Seanad debates

Wednesday, 7 March 2012

5:00 pm

Photo of Mark DalyMark Daly (Fianna Fail)

I support the need for proper resourcing and structures to be put in place for those with rare diseases. I welcome the Minister of State to the House. I am sure she is aware of the comprehensive report by the patient support and empowerment sub-group on this issue and chaired by Tony Heffernan, who is well known to me. In the case of cystic fibrosis, one in 20 people in Ireland carry the gene for this disease and this country has one of the highest rates of prevalence in the European Union. There is, however, a gap between what can be done for patients and what is being done in practice.

In many cases this is not about funding but rather to do with the issue of transplantation. A transplant authority has been established but is not fully functioning. There is also the issue of required request and whether every accident and emergency department should have a mechanism and a protocol to make a request of families to consider a donation of organs . This would make a significant difference and could transform more than one life.

I know the Minister is aware of the recommendations of the patient support and empowerment sub-group. These recommendations are practical and some involve a cost but the Minister of State, Deputy Shortall, has encountered people who have these rare disorder and who have suffered stress as a result of a tardy diagnosis or a misdiagnosis, as illustrated by my colleague from Waterford, Deputy Cullinane. It would make sense to establish a national council and office and a portal for dealing with rare diseases council as this would ensure that the families who have personal experience of the inefficiencies in the current services and other families in the future will not suffer as Tony Heffernan and others have suffered.

I am aware that the establishment of a special social support services to ensure delivery of service and a patient-centred and co-ordinated approach at all stages is an issue of protocol and of funding. However, if the protocol is in place, at least when funding becomes available, then health service support staff would have guidelines to follow.

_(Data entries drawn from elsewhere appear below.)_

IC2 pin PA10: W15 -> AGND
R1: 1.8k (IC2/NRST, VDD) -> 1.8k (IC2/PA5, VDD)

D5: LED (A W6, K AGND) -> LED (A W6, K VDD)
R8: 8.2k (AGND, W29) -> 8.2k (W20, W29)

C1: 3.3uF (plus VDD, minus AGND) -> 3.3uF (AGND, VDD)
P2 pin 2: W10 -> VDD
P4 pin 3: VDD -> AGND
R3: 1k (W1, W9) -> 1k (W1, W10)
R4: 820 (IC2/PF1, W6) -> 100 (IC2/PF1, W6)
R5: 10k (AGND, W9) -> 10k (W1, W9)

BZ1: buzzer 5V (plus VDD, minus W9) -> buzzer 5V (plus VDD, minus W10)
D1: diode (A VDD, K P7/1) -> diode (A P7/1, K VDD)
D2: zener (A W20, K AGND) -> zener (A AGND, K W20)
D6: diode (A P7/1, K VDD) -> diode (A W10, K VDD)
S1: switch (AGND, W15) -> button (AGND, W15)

It should not be a case of different protocols between hospitals, as this is often the case, when it comes to diagnosis.

I have personal experience of the difficulties experienced by the Heffernan family as a result of delayed diagnosis when it was not discovered why their child was having so many seizures, up to 20 in a given day. They attended the neurological services in Dublin and in Tralee but they experienced a delay in diagnosis. Once the correct diagnosis is made, the pathways to treatment and care and the access to medicines are clear. My colleagues have referred to the issue of warfarin and the information centres and what needs to be done in this regard.

I know the Minister of State is aware the issue is one of funding as much as anything else.

We can develop and take best practice from European countries that have already set up offices for rare disease. We do not have to reinvent the wheel but can see what was done elsewhere, for example, having a national register of rare diseases, in the way they are diagnosed, described and prioritised in other European countries. Some diseases have different names in different countries, as in the case of one of the more famous of them, Lou Gehrig's disease.

There must be implementation of a national plan and the Minister of State has the recommendations and the report. While I was watching the debate on the monitors, I was glad to hear the Minister, Deputy Reilly, state he was taking the issue seriously and would try to put the available resources towards it. Although the diseases are rare, many families are affected, including not only actual family members but all the loved ones around who try to support them. It is not only the situation of not knowing, after the diagnosis is made, which is a trauma in itself, but there is also the sense of loss, finding out where to go within the structures of Government and learning how to find other families affected. That is why support groups set up by families who have gone through the system are invaluable. We owe an enormous debt to all those who have continued on with this work, in spite of the loss of loved ones to the disease. They continue in memory of those they have lost and to try to help others in the same situation.

I thank the Minister of State for attending this debate and look forward to hearing her response to this most valuable document.